#OpeningDay and my #BlueJays

It’s baseball Opening Day, a cause for celebration among hardcore fans.

            Despite the fact that MLB officially started the season last week with a couple of games in Australia – natch, makes perfect sense – this truly is Opening Day: the launch of another 162-game grind that stretches through spring, summer and fall, providing endless storylines for seven months.

            There’s a lot of romance associated with baseball generally and Opening Day in particular. Most of it is garbage. Yes, the field theoretically extends infinitely along its foul lines, making all the world a baseball diamond. But come on George Will, how relevant is that? And yes, an Iowa corn field cum baseball diamond is a beautiful thing to behold, at least viewed through a Hollywood lens.

            The truth is people who get excited about Opening Day rarely are thinking of W.P. Kinsella and his poetic, fanciful spin on the game. Rather, they are dipping into a sparkling well of memories. That those memories coincide with the arrival of spring only heightens the enjoyment of reminiscing about games and seasons gone by.

            For me, it’s all about listening to Toronto Blue Jays games, late at night, from a radio tucked under my pillow long after my parents had sent me to bed. A friend took me to see a Jays game in 1977, the team’s inaugural year. I recall vividly the wonder I felt walking out of the tunnel at Exhibition Stadium to see the field bathed in light, ringed by 40,000 fans.

            I didn’t know what a dump Exhibition Stadium was; didn’t realize the Jays were awful, as most expansion teams are; didn’t know many of the rules, actually. But none of that mattered. Beginning that night, I was a Blue Jays fan. I listened to their games nearly every day. I watched on TV too, although TV games were the exception, not the rule back then. And every spring I got the official Shoppers Drug Mart Blue Jays calendar – not a tiny fold-up schedule of games that would fit into your pocket, oh no. This was a poster-sized layout of the entire season, with little boxes where I could record all the scores, which I did with manic dedication and a rather basic color scheme.

            Using a pen that included multiple ink colors selected with a switch at the top, I recorded winning scores in blue and losing scores in red. I would also make short notations if a player had done something exceptional that day. When Otto Velez hit four home runs in a doubleheader, I made a note of that, possibly the only time Otto the Swatto’s name appeared on my calendar.

            In the mid-80s, the Jays started to play well and were in contention for the playoffs almost every year. For a team starting from nothing in 1977, that was a remarkable achievement. That achievement was lost on me at the time but has been brought home with painful clarity over the last two decades as the Jays have failed to make, or even contend for, the playoffs – playoffs, I might add, that have expanded several times to include more and more teams.

            In 90 minutes, the Jays will kick off their 38th season with a game in Tampa, the only modern ballpark that makes long-forgotten Exhibition Stadium look like an Iowa corn field. I hope they win, but I expect them to lose. I share that pessimism with fans of teams that have been around for a lot more than 38 seasons. The Cubs, famously, haven’t won the World Series since 1908. That’s a lot of suffering, but the truth is once a couple of generations of fans have watched their team lose, they share most of the feelings of fans whose teams have been losing for much longer than that.
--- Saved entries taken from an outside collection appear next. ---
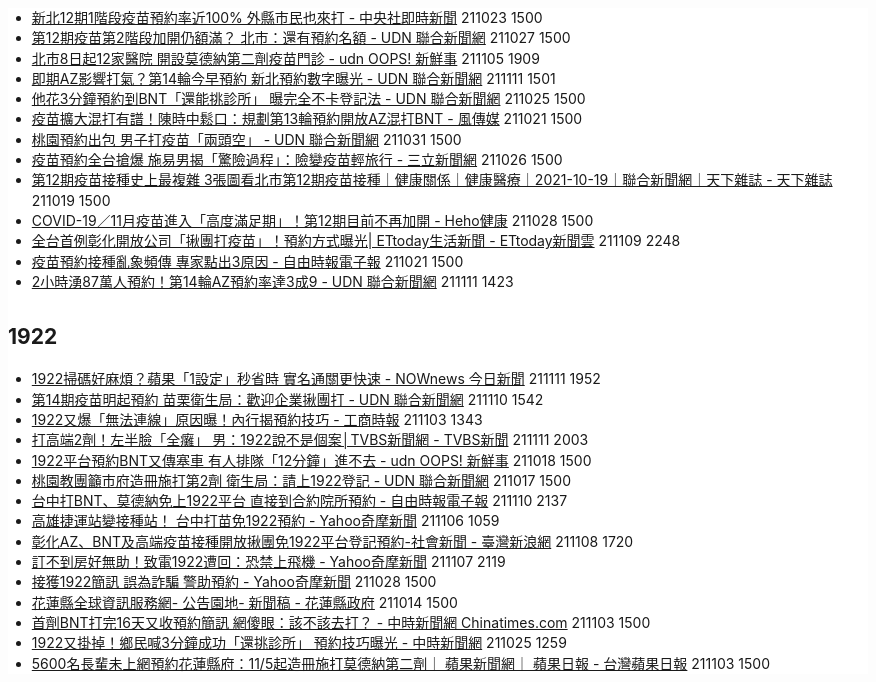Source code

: - [新北12期1階段疫苗預約率近100% 外縣市民也來打 - 中央社即時新聞](https://www.cna.com.tw/news/aloc/202110230085.aspx "新北12期1階段疫苗預約率近100% 外縣市民也來打 - 中央社即時新聞") 211023 1500
- [第12期疫苗第2階段加開仍額滿？ 北市：還有預約名額 - UDN 聯合新聞網](https://udn.com/news/story/122190/5847346 "第12期疫苗第2階段加開仍額滿？ 北市：還有預約名額 - UDN 聯合新聞網") 211027 1500
- [北市8日起12家醫院 開設莫德納第二劑疫苗門診 - udn OOPS! 新鮮事](https://udn.com/news/story/122190/5869941 "北市8日起12家醫院 開設莫德納第二劑疫苗門診 - udn OOPS! 新鮮事") 211105 1909
- [即期AZ影響打氣？第14輪今早預約 新北預約數字曝光 - UDN 聯合新聞網](https://udn.com/news/story/122190/5883370?from=udn-ch1_breaknews-1-0-news "即期AZ影響打氣？第14輪今早預約 新北預約數字曝光 - UDN 聯合新聞網") 211111 1501
- [他花3分鐘預約到BNT「還能挑診所」 曝完全不卡登記法 - UDN 聯合新聞網](https://udn.com/news/story/122190/5841780 "他花3分鐘預約到BNT「還能挑診所」 曝完全不卡登記法 - UDN 聯合新聞網") 211025 1500
- [疫苗擴大混打有譜！陳時中鬆口：規劃第13輪預約開放AZ混打BNT - 風傳媒](https://www.storm.mg/article/4003695 "疫苗擴大混打有譜！陳時中鬆口：規劃第13輪預約開放AZ混打BNT - 風傳媒") 211021 1500
- [桃園預約出包 男子打疫苗「兩頭空」 - UDN 聯合新聞網](https://udn.com/news/story/122190/5855442 "桃園預約出包 男子打疫苗「兩頭空」 - UDN 聯合新聞網") 211031 1500
- [疫苗預約全台搶爆 施易男揭「驚險過程」：險變疫苗輕旅行 - 三立新聞網](https://star.setn.com/news/1017364 "疫苗預約全台搶爆 施易男揭「驚險過程」：險變疫苗輕旅行 - 三立新聞網") 211026 1500
- [第12期疫苗接種史上最複雜 3張圖看北市第12期疫苗接種｜健康關係｜健康醫療｜2021-10-19｜聯合新聞網｜天下雜誌 - 天下雜誌](https://www.cw.com.tw/article/5118579 "第12期疫苗接種史上最複雜 3張圖看北市第12期疫苗接種｜健康關係｜健康醫療｜2021-10-19｜聯合新聞網｜天下雜誌 - 天下雜誌") 211019 1500
- [COVID-19／11月疫苗進入「高度滿足期」！第12期目前不再加開 - Heho健康](https://heho.com.tw/archives/193851 "COVID-19／11月疫苗進入「高度滿足期」！第12期目前不再加開 - Heho健康") 211028 1500
- [全台首例彰化開放公司「揪團打疫苗」！預約方式曝光| ETtoday生活新聞 - ETtoday新聞雲](https://www.ettoday.net/news/20211109/2120338.htm "全台首例彰化開放公司「揪團打疫苗」！預約方式曝光| ETtoday生活新聞 - ETtoday新聞雲") 211109 2248
- [疫苗預約接種亂象頻傳 專家點出3原因 - 自由時報電子報](https://news.ltn.com.tw/news/life/breakingnews/3711750 "疫苗預約接種亂象頻傳 專家點出3原因 - 自由時報電子報") 211021 1500
- [2小時湧87萬人預約！第14輪AZ預約率達3成9 - UDN 聯合新聞網](https://udn.com/news/story/122190/5883197?from=udn-catebreaknews_ch2 "2小時湧87萬人預約！第14輪AZ預約率達3成9 - UDN 聯合新聞網") 211111 1423

## 1922


- [1922掃碼好麻煩？蘋果「1設定」秒省時 實名通關更快速 - NOWnews 今日新聞](https://www.nownews.com/news/5439640 "1922掃碼好麻煩？蘋果「1設定」秒省時 實名通關更快速 - NOWnews 今日新聞") 211111 1952
- [第14期疫苗明起預約 苗栗衛生局：歡迎企業揪團打 - UDN 聯合新聞網](https://udn.com/news/story/122190/5880682 "第14期疫苗明起預約 苗栗衛生局：歡迎企業揪團打 - UDN 聯合新聞網") 211110 1542
- [1922又爆「無法連線」原因曝！內行揭預約技巧 - 工商時報](https://ctee.com.tw/news/policy/542530.html "1922又爆「無法連線」原因曝！內行揭預約技巧 - 工商時報") 211103 1343
- [打高端2劑！左半臉「全癱」 男：1922說不是個案│TVBS新聞網 - TVBS新聞](https://news.tvbs.com.tw/life/1632310 "打高端2劑！左半臉「全癱」 男：1922說不是個案│TVBS新聞網 - TVBS新聞") 211111 2003
- [1922平台預約BNT又傳塞車 有人排隊「12分鐘」進不去 - udn OOPS! 新鮮事](https://udn.com/news/story/122190/5824394 "1922平台預約BNT又傳塞車 有人排隊「12分鐘」進不去 - udn OOPS! 新鮮事") 211018 1500
- [桃園教團籲市府造冊施打第2劑 衛生局：請上1922登記 - UDN 聯合新聞網](https://udn.com/news/story/121981/5823041 "桃園教團籲市府造冊施打第2劑 衛生局：請上1922登記 - UDN 聯合新聞網") 211017 1500
- [台中打BNT、莫德納免上1922平台 直接到合約院所預約 - 自由時報電子報](https://news.ltn.com.tw/news/life/breakingnews/3732783 "台中打BNT、莫德納免上1922平台 直接到合約院所預約 - 自由時報電子報") 211110 2137
- [高雄捷運站變接種站！ 台中打苗免1922預約 - Yahoo奇摩新聞](https://tw.news.yahoo.com/%E9%AB%98%E9%9B%84%E6%8D%B7%E9%81%8B%E7%AB%99%E8%AE%8A%E6%8E%A5%E7%A8%AE%E7%AB%99-%E5%8F%B0%E4%B8%AD%E6%89%93%E8%8B%97%E5%85%8D1922%E9%A0%90%E7%B4%84-025910892.html "高雄捷運站變接種站！ 台中打苗免1922預約 - Yahoo奇摩新聞") 211106 1059
- [彰化AZ、BNT及高端疫苗接種開放揪團免1922平台登記預約-社會新聞 - 臺灣新浪網](https://news.sina.com.tw/article/20211108/40510288.html "彰化AZ、BNT及高端疫苗接種開放揪團免1922平台登記預約-社會新聞 - 臺灣新浪網") 211108 1720
- [訂不到房好無助！致電1922遭回：恐禁上飛機 - Yahoo奇摩新聞](https://tw.news.yahoo.com/%E8%A8%82%E4%B8%8D%E5%88%B0%E6%88%BF%E5%A5%BD%E7%84%A1%E5%8A%A9-%E8%87%B4%E9%9B%BB1922%E9%81%AD%E5%9B%9E-%E6%81%90%E7%A6%81%E4%B8%8A%E9%A3%9B%E6%A9%9F-131949341.html "訂不到房好無助！致電1922遭回：恐禁上飛機 - Yahoo奇摩新聞") 211107 2119
- [接獲1922簡訊 誤為詐騙 警助預約 - Yahoo奇摩新聞](https://tw.news.yahoo.com/%E6%8E%A5%E7%8D%B21922%E7%B0%A1%E8%A8%8A-%E8%AA%A4%E7%82%BA%E8%A9%90%E9%A8%99-%E8%AD%A6%E5%8A%A9%E9%A0%90%E7%B4%84-063818205.html "接獲1922簡訊 誤為詐騙 警助預約 - Yahoo奇摩新聞") 211028 1500
- [花蓮縣全球資訊服務網- 公告園地- 新聞稿 - 花蓮縣政府](https://www.hl.gov.tw/Detail/080e02e15af3487188dcff694bf77e4d "花蓮縣全球資訊服務網- 公告園地- 新聞稿 - 花蓮縣政府") 211014 1500
- [首劑BNT打完16天又收預約簡訊 網傻眼：該不該去打？ - 中時新聞網 Chinatimes.com](https://www.chinatimes.com/realtimenews/20211103002877-260405 "首劑BNT打完16天又收預約簡訊 網傻眼：該不該去打？ - 中時新聞網 Chinatimes.com") 211103 1500
- [1922又掛掉！鄉民喊3分鐘成功「還挑診所」 預約技巧曝光 - 中時新聞網](https://www.chinatimes.com/realtimenews/20211025002080-260405?ctrack=mo_main_recmd_p01 "1922又掛掉！鄉民喊3分鐘成功「還挑診所」 預約技巧曝光 - 中時新聞網") 211025 1259
- [5600名長輩未上網預約花蓮縣府：11/5起造冊施打莫德納第二劑｜ 蘋果新聞網｜ 蘋果日報 - 台灣蘋果日報](https://tw.appledaily.com/local/20211103/IE7SDOFPJBBCHE4J7P3AJL6BZI/ "5600名長輩未上網預約花蓮縣府：11/5起造冊施打莫德納第二劑｜ 蘋果新聞網｜ 蘋果日報 - 台灣蘋果日報") 211103 1500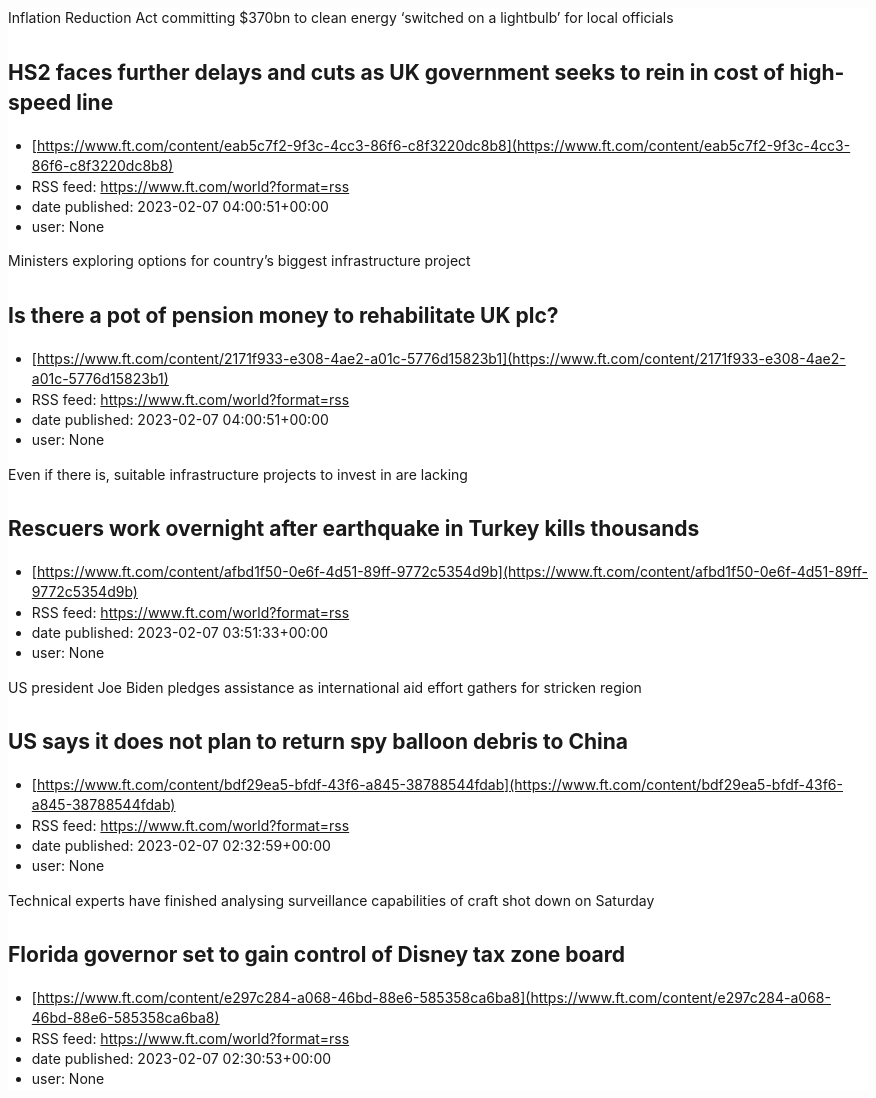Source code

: Inflation Reduction Act committing $370bn to clean energy ‘switched on a lightbulb’ for local officials

## HS2 faces further delays and cuts as UK government seeks to rein in cost of high-speed line
 - [https://www.ft.com/content/eab5c7f2-9f3c-4cc3-86f6-c8f3220dc8b8](https://www.ft.com/content/eab5c7f2-9f3c-4cc3-86f6-c8f3220dc8b8)
 - RSS feed: https://www.ft.com/world?format=rss
 - date published: 2023-02-07 04:00:51+00:00
 - user: None

Ministers exploring options for country’s biggest infrastructure project

## Is there a pot of pension money to rehabilitate UK plc?
 - [https://www.ft.com/content/2171f933-e308-4ae2-a01c-5776d15823b1](https://www.ft.com/content/2171f933-e308-4ae2-a01c-5776d15823b1)
 - RSS feed: https://www.ft.com/world?format=rss
 - date published: 2023-02-07 04:00:51+00:00
 - user: None

Even if there is, suitable infrastructure projects to invest in are lacking

## Rescuers work overnight after earthquake in Turkey kills thousands
 - [https://www.ft.com/content/afbd1f50-0e6f-4d51-89ff-9772c5354d9b](https://www.ft.com/content/afbd1f50-0e6f-4d51-89ff-9772c5354d9b)
 - RSS feed: https://www.ft.com/world?format=rss
 - date published: 2023-02-07 03:51:33+00:00
 - user: None

US president Joe Biden pledges assistance as international aid effort gathers for stricken region

## US says it does not plan to return spy balloon debris to China
 - [https://www.ft.com/content/bdf29ea5-bfdf-43f6-a845-38788544fdab](https://www.ft.com/content/bdf29ea5-bfdf-43f6-a845-38788544fdab)
 - RSS feed: https://www.ft.com/world?format=rss
 - date published: 2023-02-07 02:32:59+00:00
 - user: None

Technical experts have finished analysing surveillance capabilities of craft shot down on Saturday

## Florida governor set to gain control of Disney tax zone board
 - [https://www.ft.com/content/e297c284-a068-46bd-88e6-585358ca6ba8](https://www.ft.com/content/e297c284-a068-46bd-88e6-585358ca6ba8)
 - RSS feed: https://www.ft.com/world?format=rss
 - date published: 2023-02-07 02:30:53+00:00
 - user: None
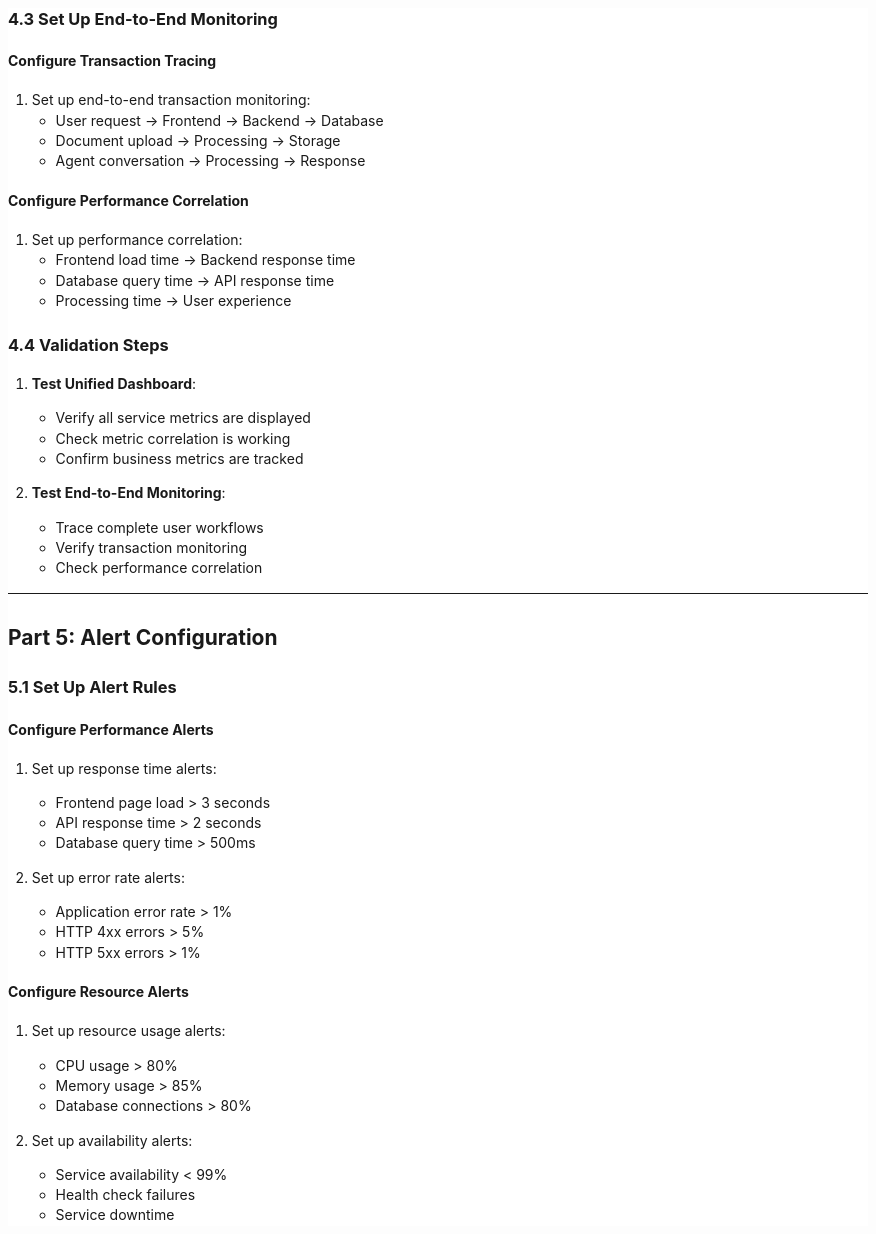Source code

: ### 4.3 Set Up End-to-End Monitoring

#### Configure Transaction Tracing
1. Set up end-to-end transaction monitoring:
   - User request → Frontend → Backend → Database
   - Document upload → Processing → Storage
   - Agent conversation → Processing → Response

#### Configure Performance Correlation
1. Set up performance correlation:
   - Frontend load time → Backend response time
   - Database query time → API response time
   - Processing time → User experience

### 4.4 Validation Steps

1. **Test Unified Dashboard**:
   - Verify all service metrics are displayed
   - Check metric correlation is working
   - Confirm business metrics are tracked

2. **Test End-to-End Monitoring**:
   - Trace complete user workflows
   - Verify transaction monitoring
   - Check performance correlation

---

## Part 5: Alert Configuration

### 5.1 Set Up Alert Rules

#### Configure Performance Alerts
1. Set up response time alerts:
   - Frontend page load > 3 seconds
   - API response time > 2 seconds
   - Database query time > 500ms

2. Set up error rate alerts:
   - Application error rate > 1%
   - HTTP 4xx errors > 5%
   - HTTP 5xx errors > 1%

#### Configure Resource Alerts
1. Set up resource usage alerts:
   - CPU usage > 80%
   - Memory usage > 85%
   - Database connections > 80%

2. Set up availability alerts:
   - Service availability < 99%
   - Health check failures
   - Service downtime
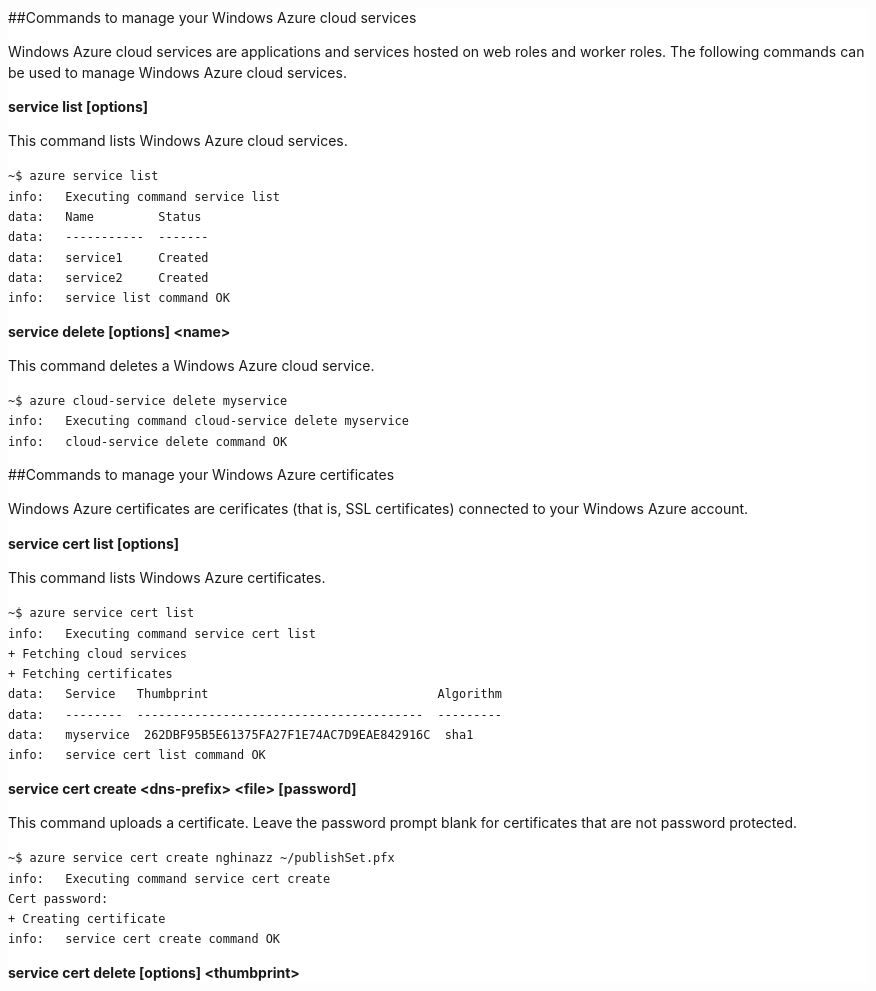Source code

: ##<a name="Commands_to_manage_your_Azure_cloud_services"></a>Commands to manage your Windows Azure cloud services

Windows Azure cloud services are applications and services hosted on web roles and worker roles. The following commands can be used to manage Windows Azure cloud services.

**service list [options]**

This command lists Windows Azure cloud services.

	~$ azure service list
	info:   Executing command service list
	data:   Name         Status                                                    
	data:   -----------  -------
	data:   service1     Created
	data:   service2     Created
	info:   service list command OK

**service delete [options] &lt;name>**

This command deletes a Windows Azure cloud service.

	~$ azure cloud-service delete myservice
	info:   Executing command cloud-service delete myservice 
	info:   cloud-service delete command OK


##<a name="Commands_to_manage_your_Azure_certificates"></a>Commands to manage your Windows Azure certificates

Windows Azure certificates are cerificates (that is, SSL certificates) connected to your Windows Azure account.

**service cert list [options]**

This command lists Windows Azure certificates.

	~$ azure service cert list
	info:   Executing command service cert list
	+ Fetching cloud services                                                      
	+ Fetching certificates                                                        
	data:   Service   Thumbprint                                Algorithm
	data:   --------  ----------------------------------------  ---------
	data:   myservice  262DBF95B5E61375FA27F1E74AC7D9EAE842916C  sha1     
	info:   service cert list command OK

**service cert create &lt;dns-prefix> &lt;file> [password]**

This command uploads a certificate. Leave the password prompt blank for certificates that are not password protected.

	~$ azure service cert create nghinazz ~/publishSet.pfx
	info:   Executing command service cert create
	Cert password: 
	+ Creating certificate                                                         
	info:   service cert create command OK

**service cert delete [options] &lt;thumbprint>**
            It’s often said that on Opening Day, every team has an equal chance to win a pennant, to get into the playoffs and maybe get into the World Series. That, too, is garbage. The Houston Astros are 250/1 long shots to win the World Series this year. It simply won’t happen. So no, not every team has a chance to win this year, but the thing about baseball is that fans will watch anyway. They cheer for their team for seven months, even if they are out of contention for more than half the season – even if the goal quickly becomes trying to avoid losing 100 games.

            That’s not true of other sports, at least not to the same degree. If there’s romance in baseball, that’s where it resides: in the dedication of fans to follow their team no matter how bad it is, no matter how slim are its chances to win.

            Before they take the field for game #1, the Jays are 25/1 to win the World Series. That’s in the top half of the list of teams. I don’t think it will happen, but I can’t help myself. I’m hopeful. And that – my illogical but rock solid hope -- is why baseball is so great.